→ Available data:
•••

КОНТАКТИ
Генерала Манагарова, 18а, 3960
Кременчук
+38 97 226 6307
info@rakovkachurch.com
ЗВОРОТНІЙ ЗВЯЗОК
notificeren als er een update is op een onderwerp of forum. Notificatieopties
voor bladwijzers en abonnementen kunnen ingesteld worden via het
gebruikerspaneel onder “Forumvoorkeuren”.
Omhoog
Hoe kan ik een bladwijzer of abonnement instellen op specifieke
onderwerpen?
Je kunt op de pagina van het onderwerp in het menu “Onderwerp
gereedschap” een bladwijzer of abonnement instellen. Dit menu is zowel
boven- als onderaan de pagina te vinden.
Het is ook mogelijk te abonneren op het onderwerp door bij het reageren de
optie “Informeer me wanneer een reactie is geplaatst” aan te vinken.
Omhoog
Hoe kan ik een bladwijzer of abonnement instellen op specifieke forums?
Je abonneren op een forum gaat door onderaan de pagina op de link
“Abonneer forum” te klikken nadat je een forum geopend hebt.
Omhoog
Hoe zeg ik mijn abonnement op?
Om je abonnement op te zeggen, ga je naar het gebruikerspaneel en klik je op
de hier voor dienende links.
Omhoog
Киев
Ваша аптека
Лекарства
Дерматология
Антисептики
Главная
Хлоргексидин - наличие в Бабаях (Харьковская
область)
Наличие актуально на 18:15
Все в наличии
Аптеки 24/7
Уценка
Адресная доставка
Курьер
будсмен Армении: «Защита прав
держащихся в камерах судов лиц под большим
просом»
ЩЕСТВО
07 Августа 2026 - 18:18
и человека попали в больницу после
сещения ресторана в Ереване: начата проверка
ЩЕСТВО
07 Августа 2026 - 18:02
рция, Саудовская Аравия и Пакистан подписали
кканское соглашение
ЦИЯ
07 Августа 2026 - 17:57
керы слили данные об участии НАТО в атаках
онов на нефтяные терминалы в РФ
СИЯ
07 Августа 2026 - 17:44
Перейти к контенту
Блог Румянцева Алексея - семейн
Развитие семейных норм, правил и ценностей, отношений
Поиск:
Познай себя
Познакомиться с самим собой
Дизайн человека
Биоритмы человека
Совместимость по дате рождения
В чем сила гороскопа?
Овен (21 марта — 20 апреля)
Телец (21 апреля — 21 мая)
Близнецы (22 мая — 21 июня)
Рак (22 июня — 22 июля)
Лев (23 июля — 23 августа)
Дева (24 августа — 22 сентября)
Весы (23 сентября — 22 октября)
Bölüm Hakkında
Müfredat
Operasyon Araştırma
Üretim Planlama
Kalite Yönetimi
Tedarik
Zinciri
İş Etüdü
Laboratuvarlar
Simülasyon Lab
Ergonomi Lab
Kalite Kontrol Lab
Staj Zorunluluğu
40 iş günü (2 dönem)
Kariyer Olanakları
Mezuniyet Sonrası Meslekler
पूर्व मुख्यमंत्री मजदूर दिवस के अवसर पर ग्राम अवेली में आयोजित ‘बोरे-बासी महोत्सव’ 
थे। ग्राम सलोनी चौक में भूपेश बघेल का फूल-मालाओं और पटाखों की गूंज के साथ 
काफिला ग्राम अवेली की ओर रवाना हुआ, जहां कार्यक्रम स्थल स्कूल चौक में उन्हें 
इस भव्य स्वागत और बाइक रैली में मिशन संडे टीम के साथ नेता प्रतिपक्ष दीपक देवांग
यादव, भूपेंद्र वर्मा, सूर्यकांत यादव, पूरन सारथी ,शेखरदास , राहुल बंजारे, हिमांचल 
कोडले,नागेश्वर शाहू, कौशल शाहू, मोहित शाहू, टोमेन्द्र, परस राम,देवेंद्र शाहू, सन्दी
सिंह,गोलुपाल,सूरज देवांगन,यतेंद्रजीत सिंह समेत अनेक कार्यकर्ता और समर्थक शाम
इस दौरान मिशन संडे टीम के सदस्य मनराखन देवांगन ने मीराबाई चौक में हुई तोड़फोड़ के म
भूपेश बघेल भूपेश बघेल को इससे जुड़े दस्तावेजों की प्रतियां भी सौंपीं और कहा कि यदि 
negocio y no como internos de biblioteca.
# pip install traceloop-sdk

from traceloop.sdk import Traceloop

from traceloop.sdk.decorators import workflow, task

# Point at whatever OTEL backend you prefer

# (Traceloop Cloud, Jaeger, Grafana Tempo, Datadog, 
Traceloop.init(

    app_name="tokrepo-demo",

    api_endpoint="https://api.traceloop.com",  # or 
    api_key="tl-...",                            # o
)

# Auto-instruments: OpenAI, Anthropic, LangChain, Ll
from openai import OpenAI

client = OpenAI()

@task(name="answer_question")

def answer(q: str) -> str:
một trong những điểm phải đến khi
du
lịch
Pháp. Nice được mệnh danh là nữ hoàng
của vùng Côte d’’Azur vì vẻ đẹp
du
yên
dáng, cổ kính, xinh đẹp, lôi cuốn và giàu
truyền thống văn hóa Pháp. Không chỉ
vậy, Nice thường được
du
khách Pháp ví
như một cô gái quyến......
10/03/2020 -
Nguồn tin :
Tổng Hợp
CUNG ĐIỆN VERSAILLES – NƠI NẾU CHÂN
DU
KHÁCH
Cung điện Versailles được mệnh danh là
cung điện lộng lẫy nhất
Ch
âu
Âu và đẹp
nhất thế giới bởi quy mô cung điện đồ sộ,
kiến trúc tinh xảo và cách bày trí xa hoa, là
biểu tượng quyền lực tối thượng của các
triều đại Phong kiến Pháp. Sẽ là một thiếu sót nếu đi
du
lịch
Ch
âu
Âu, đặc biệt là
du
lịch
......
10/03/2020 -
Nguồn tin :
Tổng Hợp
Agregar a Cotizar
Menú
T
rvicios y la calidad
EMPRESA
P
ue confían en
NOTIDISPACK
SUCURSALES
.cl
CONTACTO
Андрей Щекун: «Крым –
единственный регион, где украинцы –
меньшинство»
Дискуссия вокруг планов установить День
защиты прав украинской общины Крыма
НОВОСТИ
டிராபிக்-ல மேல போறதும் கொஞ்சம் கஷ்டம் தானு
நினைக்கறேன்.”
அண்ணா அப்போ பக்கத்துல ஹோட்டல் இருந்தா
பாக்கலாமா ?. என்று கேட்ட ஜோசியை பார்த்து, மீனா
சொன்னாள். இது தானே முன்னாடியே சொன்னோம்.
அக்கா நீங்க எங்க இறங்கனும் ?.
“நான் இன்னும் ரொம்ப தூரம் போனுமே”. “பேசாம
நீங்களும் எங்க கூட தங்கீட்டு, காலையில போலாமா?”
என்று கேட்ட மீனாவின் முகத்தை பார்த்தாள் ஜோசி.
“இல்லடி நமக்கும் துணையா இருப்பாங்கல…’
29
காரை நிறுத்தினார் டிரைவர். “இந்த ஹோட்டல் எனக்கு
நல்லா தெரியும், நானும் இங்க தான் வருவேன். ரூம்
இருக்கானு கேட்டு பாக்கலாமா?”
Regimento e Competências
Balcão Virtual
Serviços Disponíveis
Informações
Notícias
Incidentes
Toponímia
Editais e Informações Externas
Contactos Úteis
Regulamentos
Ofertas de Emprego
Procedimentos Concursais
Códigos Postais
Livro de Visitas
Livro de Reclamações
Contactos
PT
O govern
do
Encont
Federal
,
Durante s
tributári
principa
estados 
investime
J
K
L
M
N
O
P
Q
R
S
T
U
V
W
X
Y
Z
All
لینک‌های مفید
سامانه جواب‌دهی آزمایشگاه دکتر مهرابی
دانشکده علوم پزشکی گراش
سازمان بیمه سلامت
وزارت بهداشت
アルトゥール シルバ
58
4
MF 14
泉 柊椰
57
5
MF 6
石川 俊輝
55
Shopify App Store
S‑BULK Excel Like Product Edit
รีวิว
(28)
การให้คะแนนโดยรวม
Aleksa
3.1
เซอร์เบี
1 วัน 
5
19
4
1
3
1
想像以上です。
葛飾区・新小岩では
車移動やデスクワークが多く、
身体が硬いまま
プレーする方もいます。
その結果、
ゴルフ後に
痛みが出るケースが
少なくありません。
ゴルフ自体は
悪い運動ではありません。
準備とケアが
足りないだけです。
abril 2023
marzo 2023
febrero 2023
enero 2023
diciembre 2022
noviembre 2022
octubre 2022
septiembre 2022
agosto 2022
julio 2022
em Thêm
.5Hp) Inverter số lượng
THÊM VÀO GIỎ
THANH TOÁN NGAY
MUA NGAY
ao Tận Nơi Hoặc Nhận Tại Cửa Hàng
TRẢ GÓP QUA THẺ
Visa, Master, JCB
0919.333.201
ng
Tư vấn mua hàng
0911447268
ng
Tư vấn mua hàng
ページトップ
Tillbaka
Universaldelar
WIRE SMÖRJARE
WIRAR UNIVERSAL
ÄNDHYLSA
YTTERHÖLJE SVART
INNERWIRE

•••

In the records above, find each line with the word "from" and copy it.

from traceloop.sdk import Traceloop
from traceloop.sdk.decorators import workflow, task
from openai import OpenAI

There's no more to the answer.